The results suggest an increase in ML height after 2000, which is probably associated with an intensification of convection and a change in the regional energy regime. The differences between the Stull method and the ERA5 reanalysis data reflect methodological limitations: the Stull method is more sensitive to local and extreme processes, whereas the ERA5 data are less variable.

At 00 UTC, the values obtained by the Stull method primarily reflect the stable night-time layer (SBL). These values demonstrate significant variability and a tendency to decrease below average in all seasons. In contrast, ERA5 provides a more consistent diagnosis without any robust climatological signals currently.

The pronounced increases observed in the Stull method at 00 UTC during the 1970s–1990s disappear, indicating a possible change in the nocturnal stability regime. After 2000, the at 12 UTC tendencies are positive, especially during the warm seasons, suggesting an intensification of diurnal convection.

In terms of the differences between the methods, the Stull method produces estimates that reach higher maximum values than ERA5 but also exhibit much greater dispersion. In contrast, ERA5 limits extremes and smooths variability.

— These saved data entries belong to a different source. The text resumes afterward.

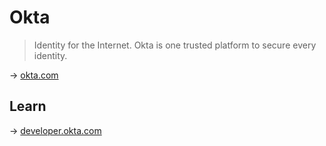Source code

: # Okta

> Identity for the Internet. Okta is one trusted platform to secure every identity. 

→ [okta.com](https://www.okta.com/)

## Learn

→ [developer.okta.com](https://developer.okta.com/)
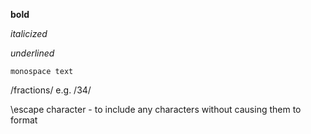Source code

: **bold**

*italicized*

_underlined_

`monospace text`

/fractions/ e.g. /34/

\escape character - to include any characters without causing them to format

This structural difference between the two methods is a key factor in interpreting the results.

Regarding the connection between the 00 and 12 UTC observations, the following can be stated: inter-annual correlations are weak or negative, particularly in summer. This confirms that the PBL height at 00 UTC cannot be used as a proxy for the residual layer (RL). The diurnal amplitude between the 00 and 12 UTC observations is primarily determined by the ML depth rather than the nocturnal structure.

The results emphasise that the processes governing the diurnal PBL (convection) and the nocturnal PBL (radiative cooling and inversions) are fundamentally different. The climatological analysis must therefore treat these regimes separately. To characterise the RL, other dedicated methods that explicitly distinguish between the SBL and the RL must also be applied.

Summarising the above, our conclusions regarding the evolution of the PBL height are consistent with the measured meteorological parameters. After 2000, Europe experienced an increase in sunshine duration and ground radiation, especially in the east and southeast of the continent, a reduction in cloudiness in the same regions, and an intensification of extreme temperatures, with records of torrid days and tropical nights in Southeast Europe.